While the general outline of the professional development was written into the grant, once it was funded the technology coordinator needed to determine how to provide effective professional learning experiences for over two hundred teachers in all three schools. Using a framework of learner-centered professional development (National Partnership for Excellence and Accountability in Teaching, 2000; Polly & Hannafin, in press), the professional development was targeted to:

  • Address problematic areas regarding student learning outcomes

  • Provide explicit connections between technology use and concepts that teachers taught

  • Give teachers choices about where teachers would focus their attention

  • Facilitate collaboration among grade levels and subject areas

  • Include follow-up support during the school year based on teachers’ needs and

  • Administrators’ analysis of technology use

These goals were carried out in a few different ways that will be discussed later in this chapter.

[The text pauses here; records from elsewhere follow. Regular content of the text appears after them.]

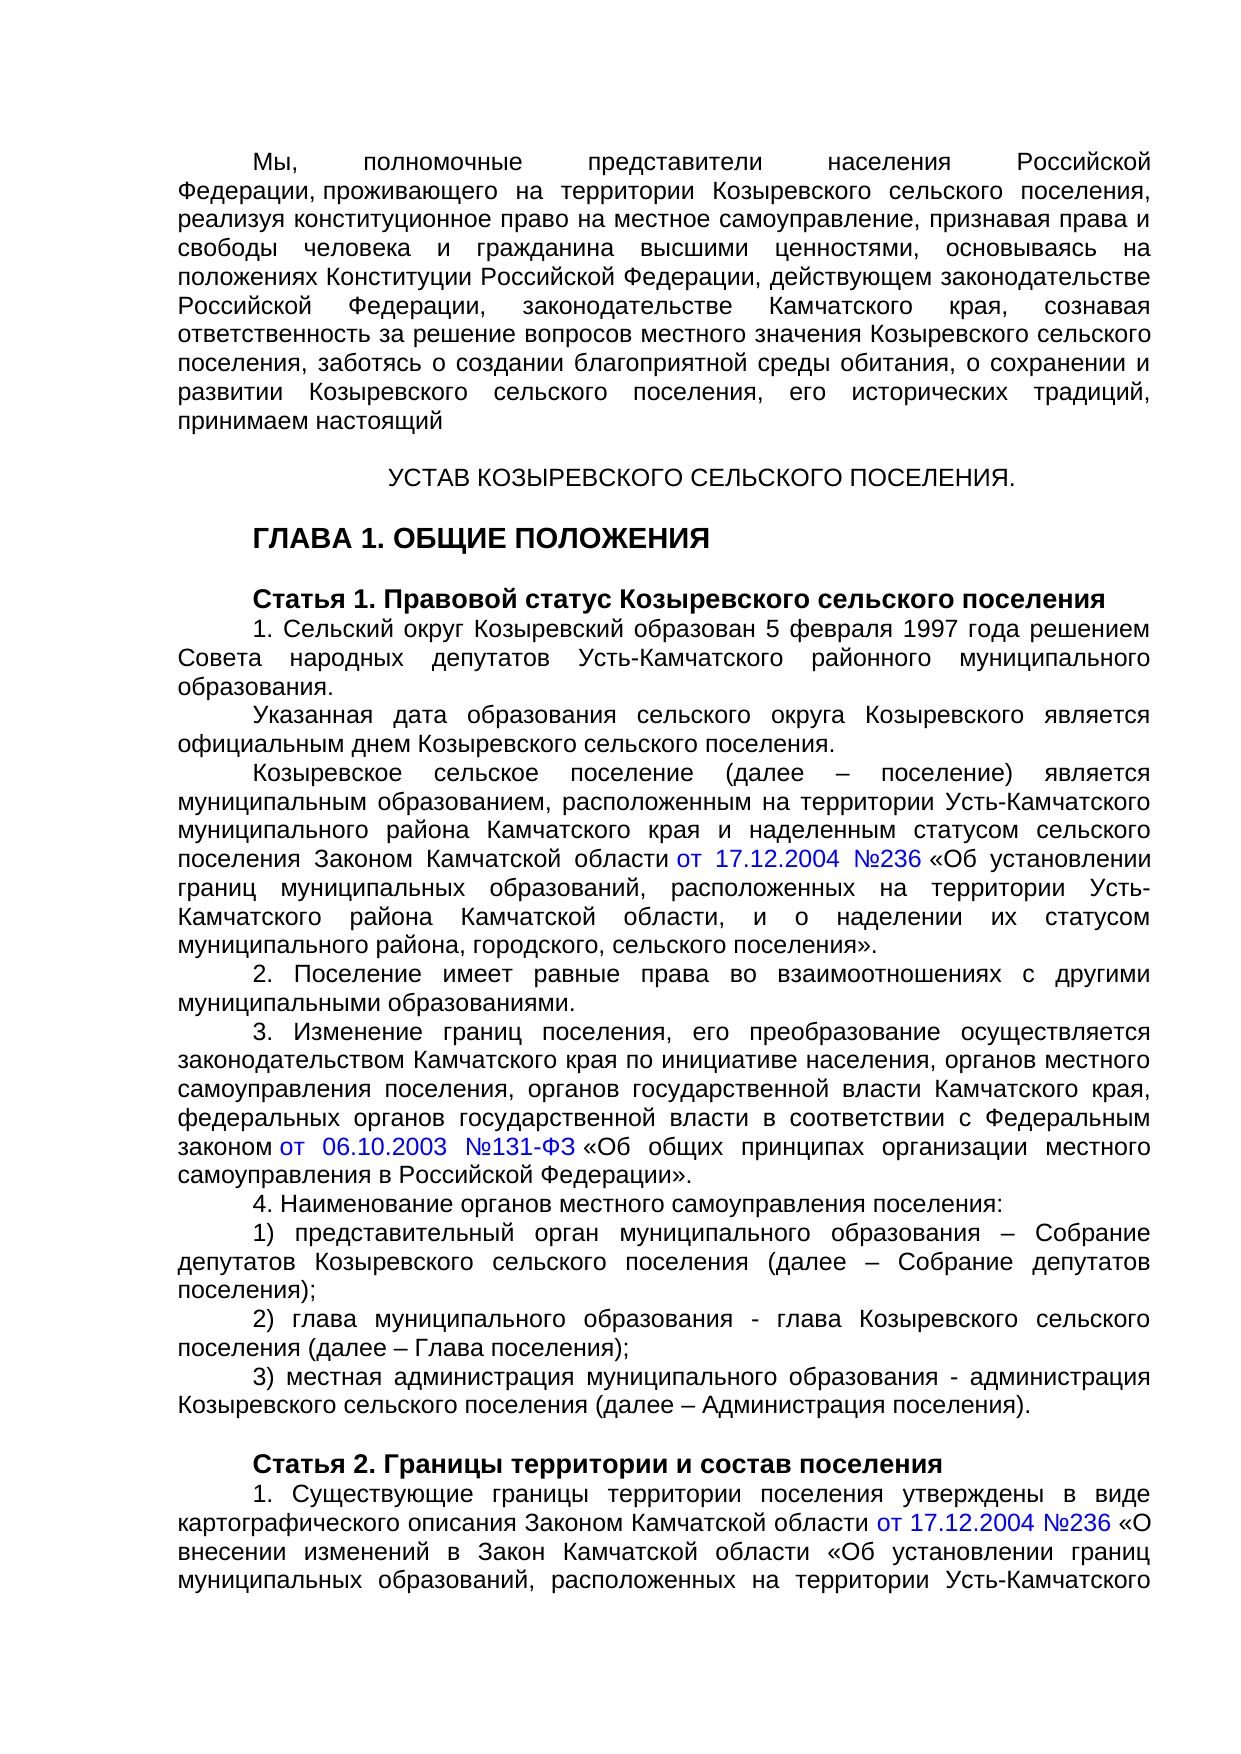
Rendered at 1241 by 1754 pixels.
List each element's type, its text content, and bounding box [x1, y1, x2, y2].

text Козыревское сельское поселение (далее – поселение) является муниципальным образованием, расположенным на территории Усть-Камчатского муниципального района Камчатского края и наделенным статусом сельского поселения Законом Камчатской области от 17.12.2004 №236 «Об установлении границ муниципальных образований, расположенных на территории Усть-Камчатского района Камчатской области, и о наделении их статусом муниципального района, городского, сельского поселения». [177, 758, 1152, 959]
text ГЛАВА 1. ОБЩИЕ ПОЛОЖЕНИЯ [177, 521, 1152, 554]
text Статья 2. Границы территории и состав поселения [177, 1448, 1152, 1479]
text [177, 1479, 1152, 1594]
text Указанная дата образования сельского округа Козыревского является официальным днем Козыревского сельского поселения. [177, 700, 1152, 758]
text 2) глава муниципального образования - глава Козыревского сельского поселения (далее – Глава поселения); [177, 1304, 1152, 1362]
text Статья 1. Правовой статус Козыревского сельского поселения [177, 583, 1152, 614]
text 4. Наименование органов местного самоуправления поселения: [177, 1189, 1152, 1218]
text 1) представительный орган муниципального образования – Собрание депутатов Козыревского сельского поселения (далее – Собрание депутатов поселения); [177, 1218, 1152, 1304]
text 3) местная администрация муниципального образования - администрация Козыревского сельского поселения (далее – Администрация поселения). [177, 1362, 1152, 1419]
text УСТАВ КОЗЫРЕВСКОГО СЕЛЬСКОГО ПОСЕЛЕНИЯ. [177, 463, 1152, 492]
text 3. Изменение границ поселения, его преобразование осуществляется законодательством Камчатского края по инициативе населения, органов местного самоуправления поселения, органов государственной власти Камчатского края, федеральных органов государственной власти в соответствии с Федеральным законом от 06.10.2003 №131-ФЗ «Об общих принципах организации местного самоуправления в Российской Федерации». [177, 1017, 1152, 1189]
text 2. Поселение имеет равные права во взаимоотношениях с другими муниципальными образованиями. [177, 959, 1152, 1017]
text Мы, полномочные представители населения Российской Федерации, проживающего на территории Козыревского сельского поселения, реализуя конституционное право на местное самоуправление, признавая права и свободы человека и гражданина высшими ценностями, основываясь на положениях Конституции Российской Федерации, действующем законодательстве Российской Федерации, законодательстве Камчатского края, сознавая ответственность за решение вопросов местного значения Козыревского сельского поселения, заботясь о создании благоприятной среды обитания, о сохранении и развитии Козыревского сельского поселения, его исторических традиций, принимаем настоящий [177, 147, 1152, 434]
text 1. Сельский округ Козыревский образован 5 февраля 1997 года решением Совета народных депутатов Усть-Камчатского районного муниципального образования. [177, 614, 1152, 700]
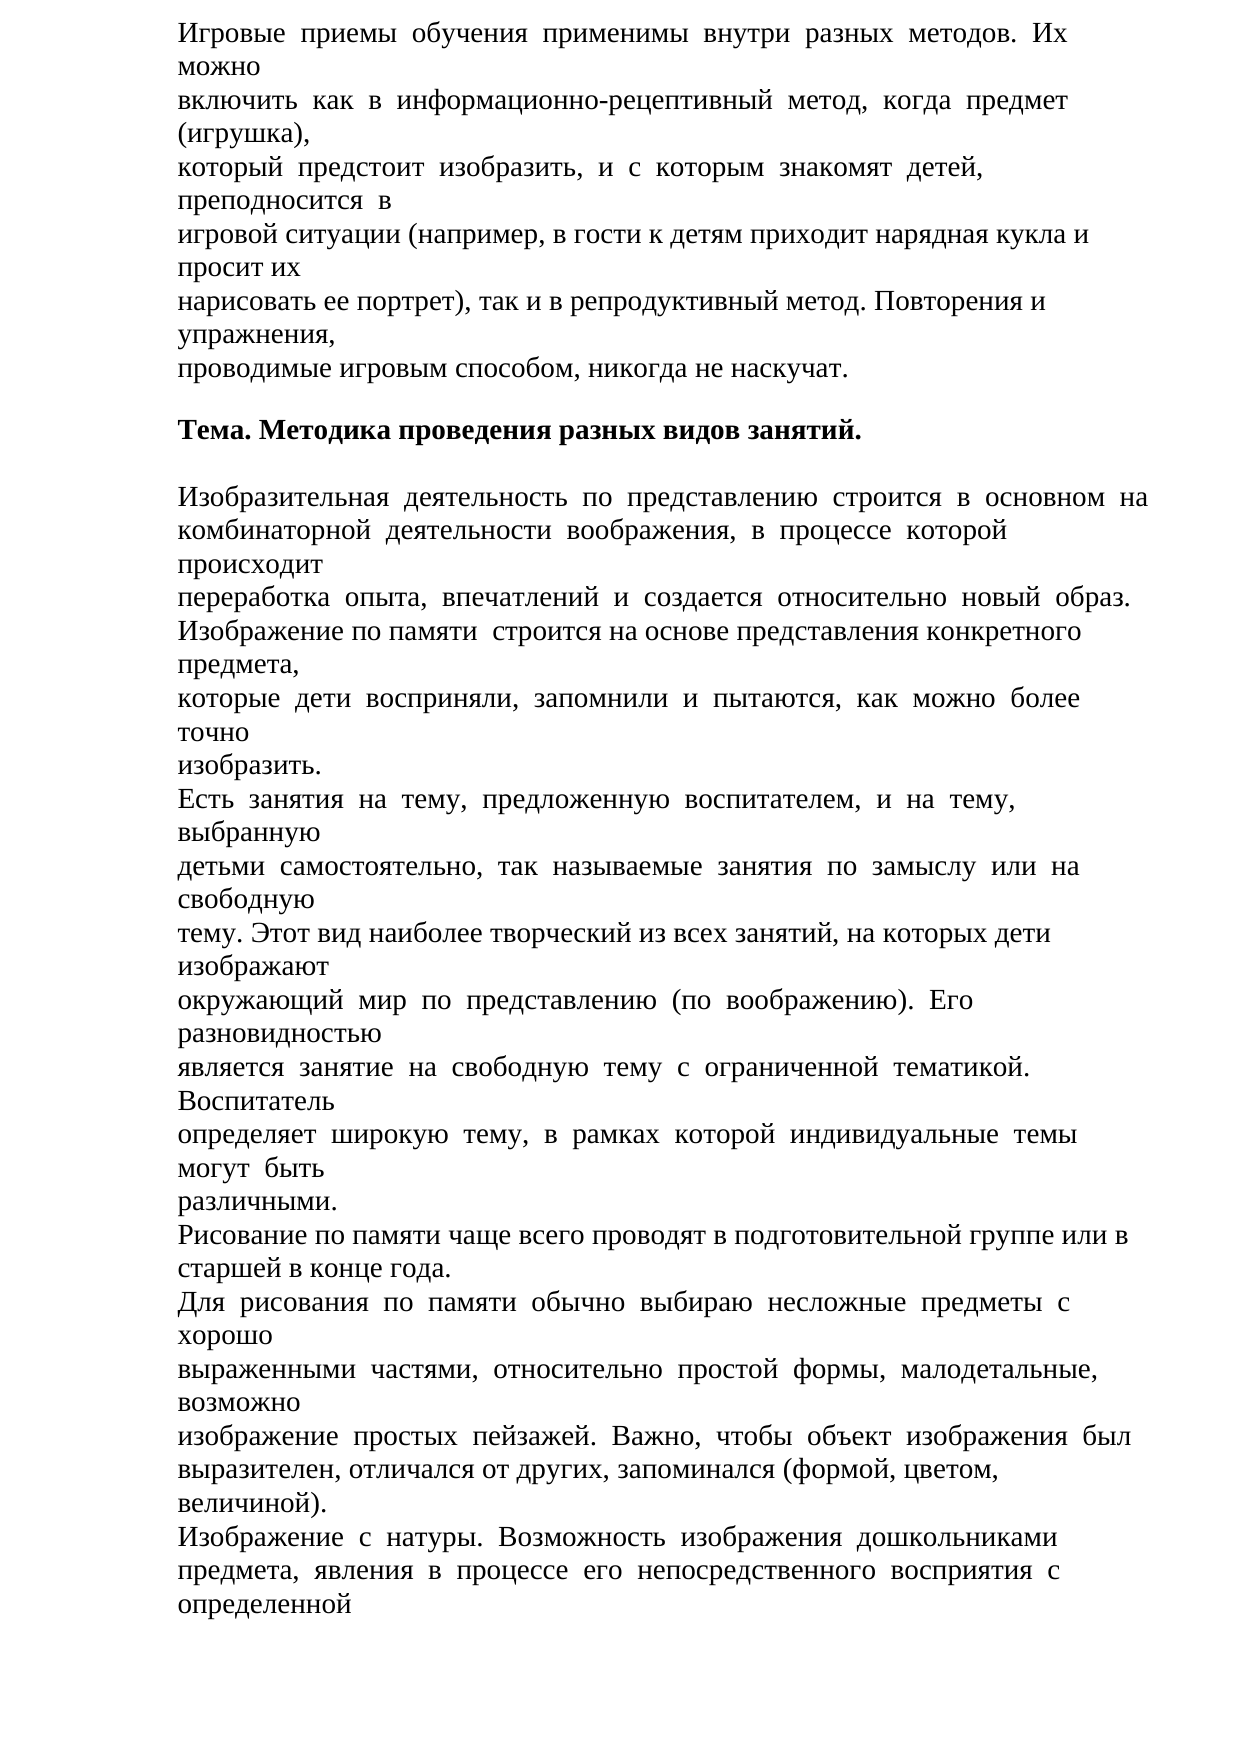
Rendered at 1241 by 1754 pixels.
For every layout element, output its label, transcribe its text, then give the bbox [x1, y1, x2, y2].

text окружающий мир по представлению (по воображению). Его разновидностью [177, 982, 1152, 1049]
text включить как в информационно-рецептивный метод, когда предмет (игрушка), [177, 82, 1152, 149]
text предмета, явления в процессе его непосредственного восприятия с определенной [177, 1552, 1152, 1619]
text которые дети восприняли, запомнили и пытаются, как можно более точно [177, 680, 1152, 747]
text который предстоит изобразить, и с которым знакомят детей, преподносится в [177, 149, 1152, 216]
text Изображение с натуры. Возможность изображения дошкольниками [177, 1519, 1152, 1552]
text изобразить. [177, 747, 1152, 781]
text различными. [177, 1183, 1152, 1217]
text Рисование по памяти чаще всего проводят в подготовительной группе или в [177, 1217, 1152, 1250]
text Изображение по памяти строится на основе представления конкретного предмета, [177, 613, 1152, 680]
text выраженными частями, относительно простой формы, малодетальные, возможно [177, 1351, 1152, 1418]
text комбинаторной деятельности воображения, в процессе которой происходит [177, 512, 1152, 579]
text является занятие на свободную тему с ограниченной тематикой. Воспитатель [177, 1049, 1152, 1116]
text изображение простых пейзажей. Важно, чтобы объект изображения был [177, 1418, 1152, 1452]
text выразителен, отличался от других, запоминался (формой, цветом, величиной). [177, 1452, 1152, 1519]
text Игровые приемы обучения применимы внутри разных методов. Их можно [177, 15, 1152, 82]
text Изобразительная деятельность по представлению строится в основном на [177, 479, 1152, 512]
text нарисовать ее портрет), так и в репродуктивный метод. Повторения и упражнения, [177, 283, 1152, 350]
text тему. Этот вид наиболее творческий из всех занятий, на которых дети изображают [177, 915, 1152, 982]
text детьми самостоятельно, так называемые занятия по замыслу или на свободную [177, 848, 1152, 915]
text старшей в конце года. [177, 1250, 1152, 1284]
text проводимые игровым способом, никогда не наскучат. [177, 350, 1152, 384]
text определяет широкую тему, в рамках которой индивидуальные темы могут быть [177, 1116, 1152, 1183]
text Тема. Методика проведения разных видов занятий. [177, 412, 1152, 445]
text Есть занятия на тему, предложенную воспитателем, и на тему, выбранную [177, 781, 1152, 848]
text игровой ситуации (например, в гости к детям приходит нарядная кукла и просит их [177, 216, 1152, 283]
text переработка опыта, впечатлений и создается относительно новый образ. [177, 579, 1152, 613]
text Для рисования по памяти обычно выбираю несложные предметы с хорошо [177, 1284, 1152, 1351]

Building Teacher-Leader Capacity

As a result of the need to build teacher-leader capacity and serve a large number of teachers, a team of teacher-leaders–called the Vanguard team–was formed. The Vanguard team consisted of early adopters and technology-using teachers in the district who were already using internet-based activities, interactive whiteboards, or teachers who had expressed a passionate interest for integrating technology into their instruction. These Vanguard team members participated in one week of professional development that was designed to mirror the same type of experience that they would co-facilitate with their colleagues during the remainder of the summer.

The Vanguard week included sessions that were facilitated by district leaders, teacher-leaders and higher education partners. Vanguard members learned about higher-order thinking skills and Revised Bloom’s Taxonomy, designing effective technology-rich lessons, Web. 2.0 tools, and educational games. Further, Vanguard team members also spent a day preparing professional development sessions that they facilitated to their colleagues later that summer.